Keep the plants in their original pots while you slowly acclimate them to the new, permanent place you want for them. Start by putting them in a spot where they will get about 2 hours of morning sun each day. To acclimate them to where you want them to grow, gradually move them into a sunnier spot over the next 2-3 weeks. If you move them faster, they can get sunburned.

When you finally have the plants in the place where you want to keep them, leave them there in their pots for a couple of days so that they fully adjust to the light and other conditions there. Water them and begin fertilizing them with HVH Special Blend Fertilizer or Houseplant Formula immediately.


'Pot of Gold'
If all is well after a few days, the plants can be transplanted. Please, follow directions on the care sheets that come with the plants. Most important of all, never pull the plants out of the pots by pulling on their stems. This can rip the roots and kill the plant. Pulling on stems is the number one cause of a quick death after transplanting, and yet people still do it all the time! Use gravity to help get the plants out of the pots. Place one hand over the soil with fingers on both sides of the main stem. Turn the pot upside down and give it a little shake or lightly squeeze the pot in a few places to loosen the root ball from the pot, so the plant comes out in your hand. With a little practice this becomes second nature and easy to do.


You can read the more detailed instructions on our website.
Start with our Potting & Planting page.
You can find many more growing tips in the Care Section of our HVH website.
These will help you grow great hibiscus and enjoy gorgeous flowers all the way into next fall!


 



Seedling of the Month...

Mandala


Seedling of the Month
Exotic Hibiscus 'Mandala'

We chose 'Mandala' for our Seedling of the Month just because it's so pretty! Every now and then, prettiness has to win out over hybridizing science! 'Mandala' is so new that it hasn't been tested very much yet, but its flower stops us in our tracks every time it blooms.

The flower is a large 7-9 inch single with attractive form and a touch of ruffliness around the edges. The multiple rings of color create a beautiful display that is enhanced by the way each color shoots rays into the next ring of color. The flowers starts with a large, soft pink eye that radiates into silvery white, which radiates through a blue ring. The blue and white radiate together into the hot pink body, and the pink radiates into an apricot-orange edge. The whole effect is like a very large, radiating mandala ~ a beautiful symbol representing unity and spirituality throughout the world.

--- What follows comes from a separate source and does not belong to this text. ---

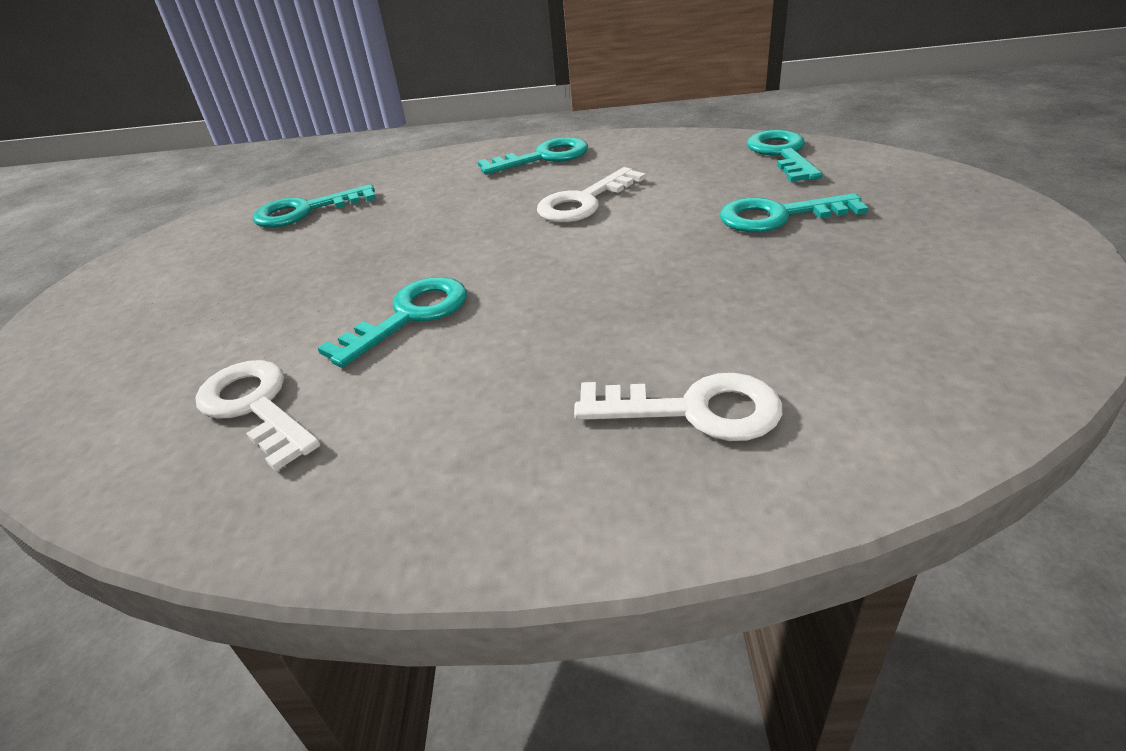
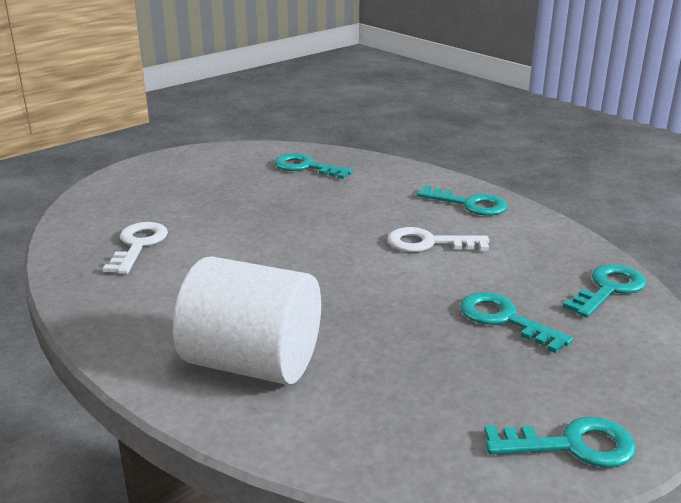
camera: 45 degrees right, 10 degrees down
(409, 316) = (245, 247): turquoise key -> turquoise key (572, 445)
(694, 410) = (252, 363): white key -> white cylinder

'Mandala' gets its multiple rings and its blue color from father 'Serenity.' Bright orange mother 'Saffron' gives it the bright pink and orange pigments as well as the large, soft eye. It's an odd combination of parents and the result is an unusual and special flower.


Seedling of the Month
Father 'Serenity'
Seedling of the Month
Mother 'Saffron'

If all goes well, we hope to have 'Mandala' available for sale in 2018.